Un enorme pezzo di elettorato progressista che, a ragione, anche Claudio Sardo considera imprescindibile. Finiscono in archivio le speranze di Mario Tronti e di molti come lui (anche molto più giovani di lui) di espellere dal Pd l’oggetto estraneo e tutti i suoi sostenitori. Ma questo conta poco: lo si doveva sapere dalla vigilia. Chi dovesse ripetere simili facezie adesso andrebbe ammonito col banale calcolo (non a caso fatto ieri dallo stesso Renzi) della proiezione su scala elettorale nazionale di un 40-44 per cento delle primarie: vale almeno il 15 per cento, meglio non giocare con simili numeri. La questione vera è che l’assimilazione piena di Matteo Renzi al Pd eventualmente bersaniano è molto molto problematica. Dovessimo dire oggi, la considereremmo impossibile. E non per incompatibilità personale (anzi, i due si prendono), né per impermeabilità reciproca delle aree di consenso (basti guardare i dati delle regioni a maggiore insediamento democratico).

Il fatto è che Renzi resterà “fuori” – resterà a Firenze, intendiamo – perché la sua partita rimane secca. O si vince o si perde. Vista dal suo punto di vista: se tocca a Bersani, Bersani deve giocarsi la sua corsa verso palazzo Chigi e poi auspicabilmente il suo duro lavoro da premier. Renzi lo sostiene nella campagna elettorale, chiede (e verosimilmente ottiene) una rappresentanza parlamentare congrua anche se non matematicamente proporzionata alla percentuale ottenuta al ballottaggio, partecipa alla vita del Pd, ma non si fa coinvolgere in alcun modo. Né nella gestione di partito, né nel governo. Il suo obiettivo diventa vincere la prossima volta (magari calcolando che, con una legislatura nata precaria, la prossima volta possa non essere così lontana).

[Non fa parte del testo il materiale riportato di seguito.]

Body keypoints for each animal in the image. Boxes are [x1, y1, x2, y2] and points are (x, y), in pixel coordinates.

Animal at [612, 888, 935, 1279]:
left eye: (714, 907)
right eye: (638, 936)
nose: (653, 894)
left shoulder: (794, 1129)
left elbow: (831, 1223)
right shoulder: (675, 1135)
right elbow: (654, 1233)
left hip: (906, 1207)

Tutto questo non attiene a calcoli particolari. Anzi è verosimile che molti di coloro che ora sostengono Renzi la pensino diversamente da lui su questo punto, e siano disponibili a «farsi coinvolgere» (sia pure non nel modo con cui si fece ricoinvolgere Dario Franceschini nel 2009 dopo esser stato battuto da Bersani per la segreteria: lo citiamo solo perché il paragone col risultato di Franceschini è stato proposto dall’attuale maggioranza per sminuire la portata del dato di Renzi). Tutto questo attiene alla personalità del sindaco di Firenze, abbastanza unica in questo momento. Come conferma il fatto che ieri sia ripartito all’attacco senza concedere a Bersani più di qualche applauso, siamo di fronte a una macchina da battaglia elettorale che al massimo può ridurre i giri (com’è successo nei primi mesi del governo Monti), ma spegnersi mai.

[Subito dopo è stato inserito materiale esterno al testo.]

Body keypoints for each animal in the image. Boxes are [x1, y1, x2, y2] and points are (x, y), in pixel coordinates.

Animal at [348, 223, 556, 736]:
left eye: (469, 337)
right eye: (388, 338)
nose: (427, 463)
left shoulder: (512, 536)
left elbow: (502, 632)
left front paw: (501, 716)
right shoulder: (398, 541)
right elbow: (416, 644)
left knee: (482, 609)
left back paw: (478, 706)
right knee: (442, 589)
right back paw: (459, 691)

Questa macchina deve essere posta al servizio del centrosinistra per vincere nella prossima primavera meglio di quanto saprebbe fare il Pd “pre-primarie”. Conviene a tutti, a Bersani più che a ogni altro. Renzi ha il dovere di mettersi a disposizione e lo farà perché lui eredita dalle primarie, insieme a una bella forza, anche molti obblighi e una enorme responsabilità verso una collettività. Ma assimilarlo, coinvolgerlo oltre un certo limite, magari nei calcoli di qualcuno neutralizzarlo: questo non accadrà. E un’alta tensione intorno al “ragazzetto”, come imprudentemente lo chiamò Franco Marini, d’ora in poi ci sarà sempre.